[EXTRAIT CHOISI]
Intervention militaire au Nord-Mali : Quel choix pour Bouteflika ?

Le président déchu du Mali Amadou Touré et le président algérien Abdelaziz Boutéflika, octobre 2011.
Le président déchu du Mali Amadou Touré et le président algérien Abdelaziz Boutéflika, octobre 2011.

L’attitude plus qu’ambiguë de l’Algérie face à l’occupation du Nord-Mali par les groupes terroristes d’Al Qaïda au Maghreb islamique met-elle Abdelaziz Bouteflika, depuis six mois que dure la crise dans la région, face à ses propres échecs et notamment la politique de la concorde civile au moment même de sa promotion en amnistie générale à la faveur de la mascarade des réformes, des élections législatives, de la révision de la constitution et des présidentielles de 2014...

La "Charte pour la paix et la réconciliation nationale" en faveur des maquis terroristes de l’ex-GSPC et aujourd’hui d’Al Qaïda au Maghreb islamique constitue l’épine dorsale de ses trois mandats successifs. Depuis 2005, date de l’affiliation du GSPC à Al Qaïda au Maghreb islamique, qui coïncide avec son troisième mandat, la lutte antiterroriste s’est essoufflée au point où, justement, elle a permis aux maquis du GSPC de Hassan Hattab de sortir de ses territoires locaux pour rejoindre l’organisation terroriste internationale d’Al Qaïda et de faire du GSPC sa branche maghrébine. Dans le même temps, le troisième mandat d’Abdelaziz Bouteflika, s’appuyant sur la concorde civile à des fins électoralistes, a dégarni les forces antiterroristes. Il a désarmé les Patriotes et les gardes-communaux et les Rappelés du service national durant les années de la décennie noire, de la période allant de 1995 à 1999 ont été purement et simplement remerciés et abandonnés à leur sort.

Isolée ainsi de ces forces paramilitaires qui, pourtant, ont une connaissance privilégiée du terrain et des multiples réseaux de soutien au terrorisme par différents liens, l’ANP n’a cessé de subir de graves pertes en vies humaines au point où ses actions sont celles de la défensive, des ripostes à des attentats visant de plus en plus les sièges de forces de sécurité en zones urbaines notamment. Les "émirs" de l’ex-GSPC sont passés entre les grosses mailles de la concorde civile pour pouvoir, avec une facilité déconcertante, passer les frontières au nez et à la barbe des autorités (ou avec leur complicité, celle des narcotrafiquants) et se retrouver à la tête des immenses territoires du Sahel, sans pour autant abandonner ses maquis "natals" au nord et au sud du pays avec de nouvelles méthodes de terreur, les attentats- suicides. La connexion entre les "émirs" algériens de l’ex-GSPC et les milieux de la contrebande du sud algérien, détenant le marché de la cigarette Marlboro et de la drogue, duquel des cercles maffieux du pouvoir tirent pactoles et influences sur les "élus" et dignitaires locaux va permettre à l’organisation terroriste d’alimenter ses maquis de l’intérieur par les mêmes canaux de la contrebande et du blanchiment de l’argent des rackets et des rançons par des intermédiaires agissant dans l’immunité totale à l’ombre de la concorde civile et à travers les nombreuses opportunités offertes également aux pseudo-repentis dont plusieurs servent de relais intouchables avec les maquis terroristes du "front intérieur".

[CONSIGNE ÉCRITE 1] Recopiez toutes les entrées ci-dessous en renommant « dashed » en « broken », sans rien modifier d'autre, et laissez les images de côté dans votre réponse.

[DONNÉES DE LA TÂCHE]

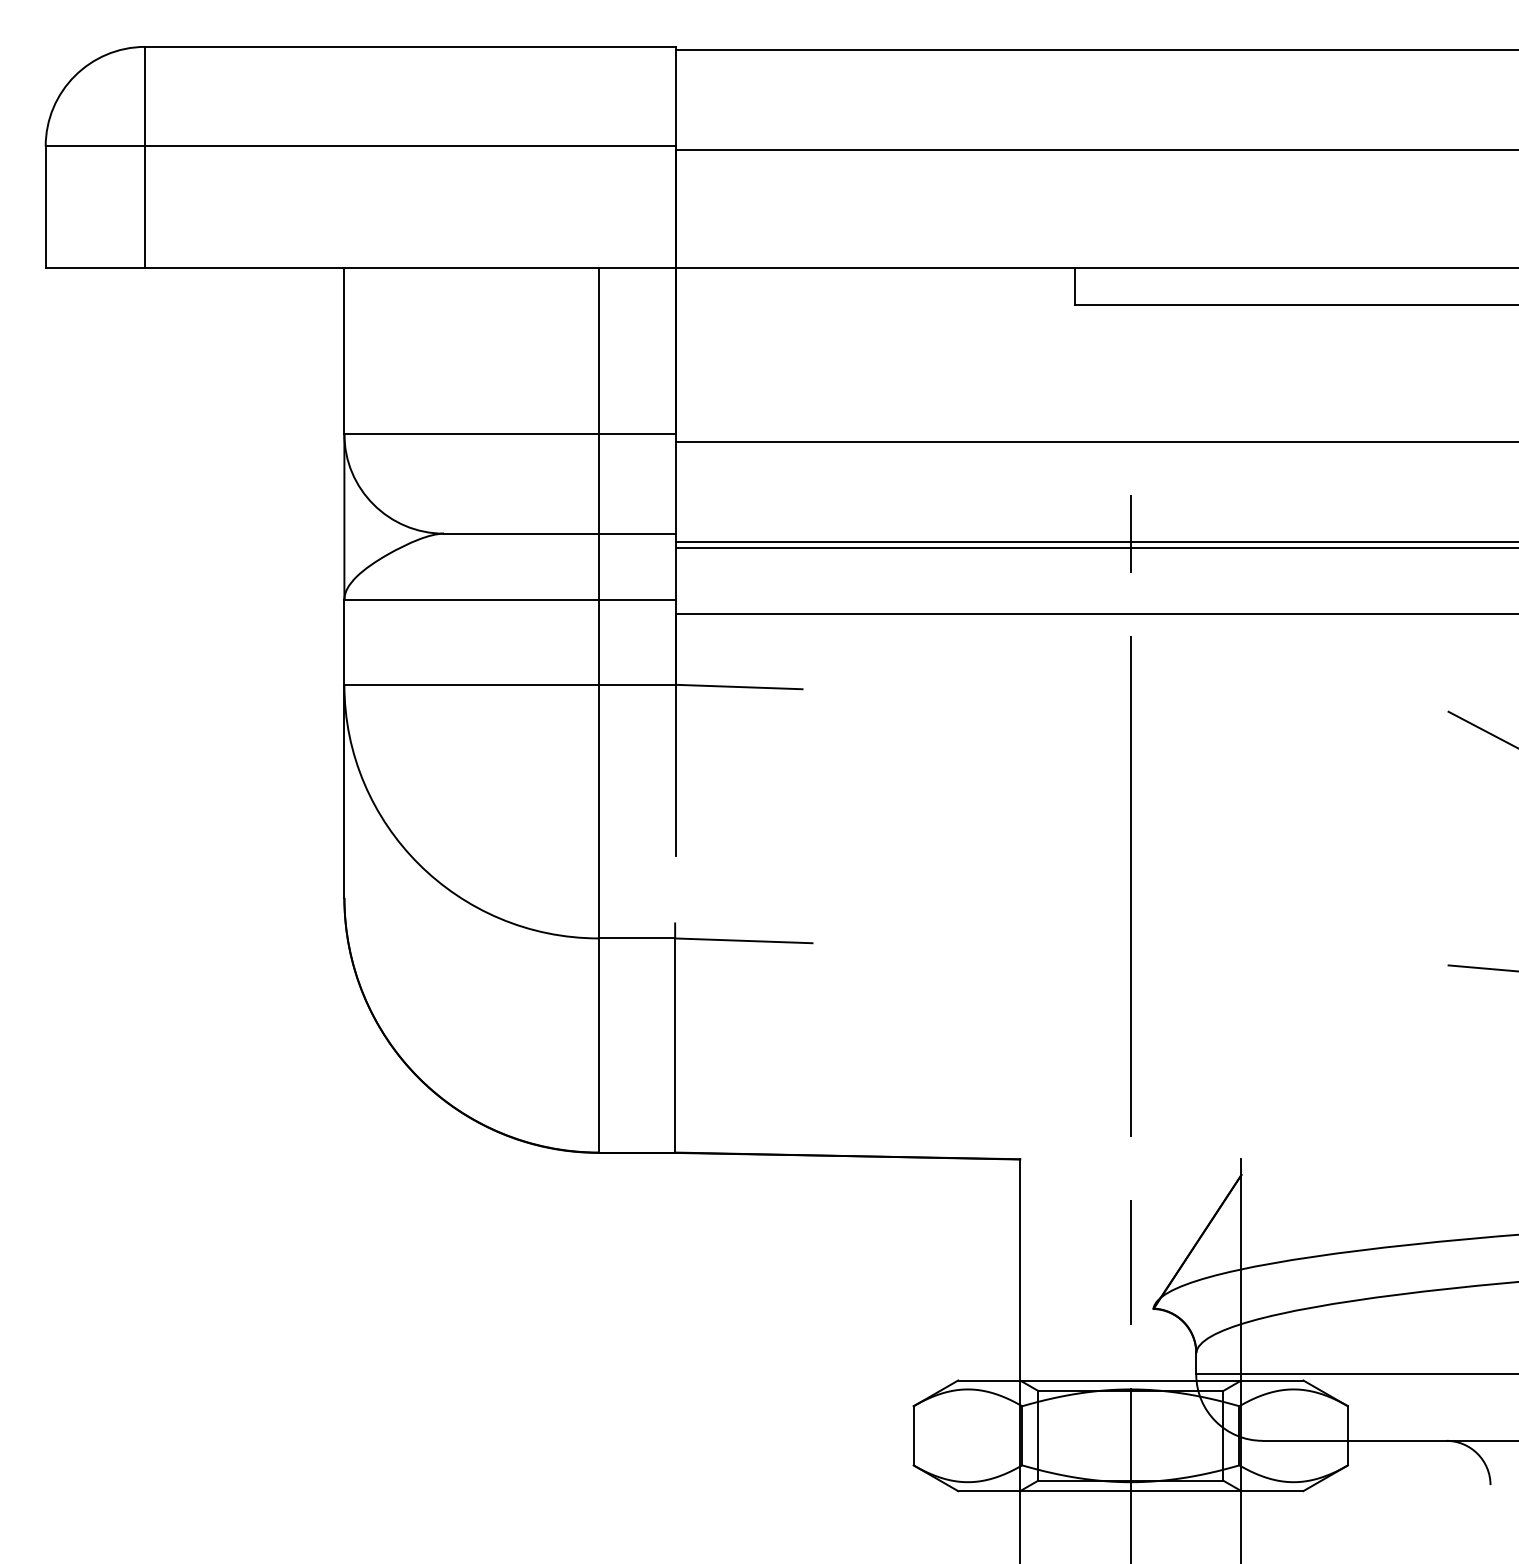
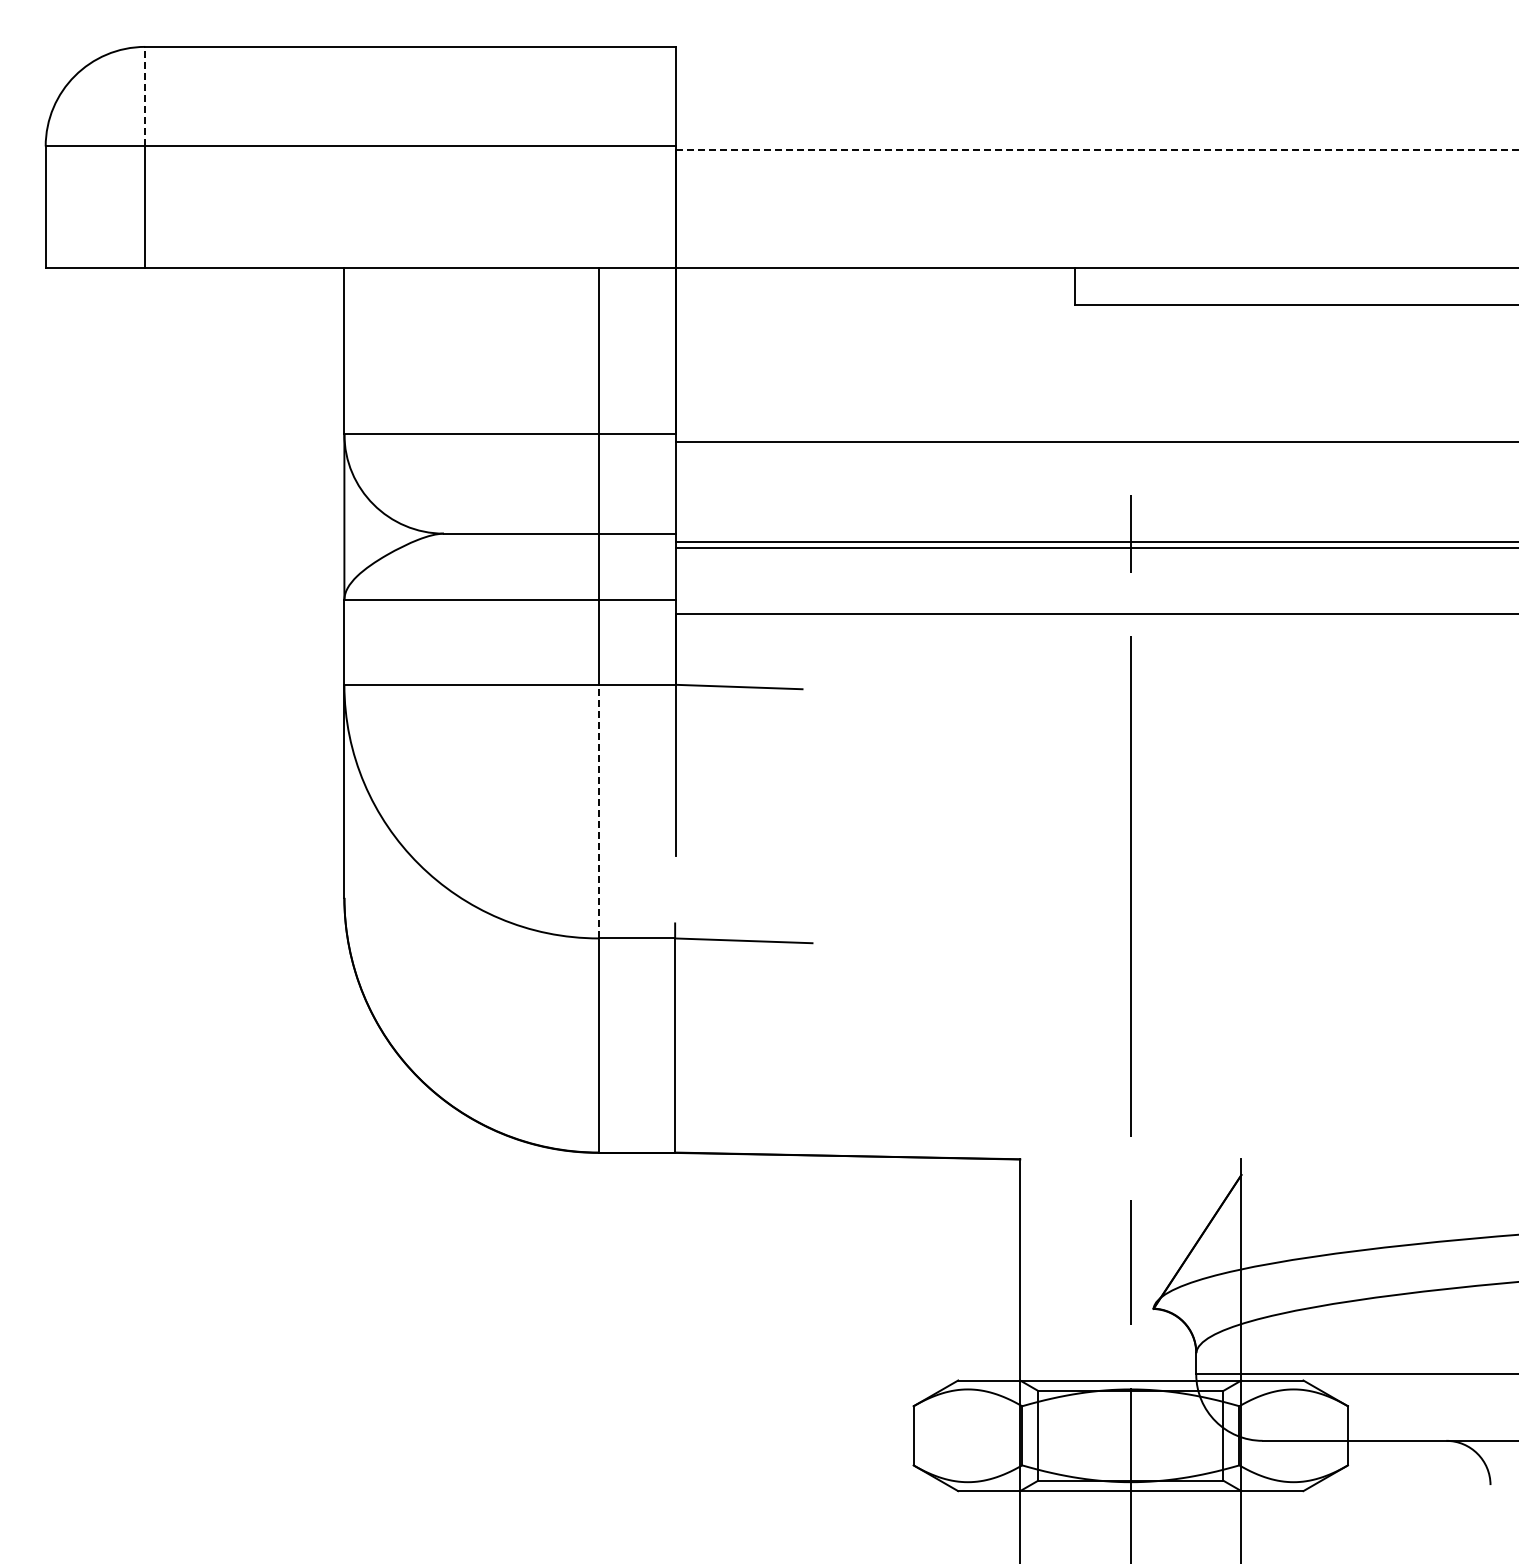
line at (1095, 50): present -> none
line at (145, 96): solid -> dashed
line at (1097, 150): solid -> dashed
line at (1481, 729): present -> none
line at (598, 811): solid -> dashed
line at (1481, 968): present -> none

[CONSIGNE ÉCRITE 2] Transcrivez le passage de l'article sur le Nord-Mali qui s'ouvre sur les mots contenant « L’attitude plus qu’ambiguë » et se ferme sur « présidentielles de 2014... ».

[RÉPONSE COMPLÈTE 1]
line at (1095, 50): present -> none
line at (145, 96): solid -> broken
line at (1097, 150): solid -> broken
line at (1481, 729): present -> none
line at (598, 811): solid -> broken
line at (1481, 968): present -> none

[RÉPONSE COMPLÈTE 2]
L’attitude plus qu’ambiguë de l’Algérie face à l’occupation du Nord-Mali par les groupes terroristes d’Al Qaïda au Maghreb islamique met-elle Abdelaziz Bouteflika, depuis six mois que dure la crise dans la région, face à ses propres échecs et notamment la politique de la concorde civile au moment même de sa promotion en amnistie générale à la faveur de la mascarade des réformes, des élections législatives, de la révision de la constitution et des présidentielles de 2014...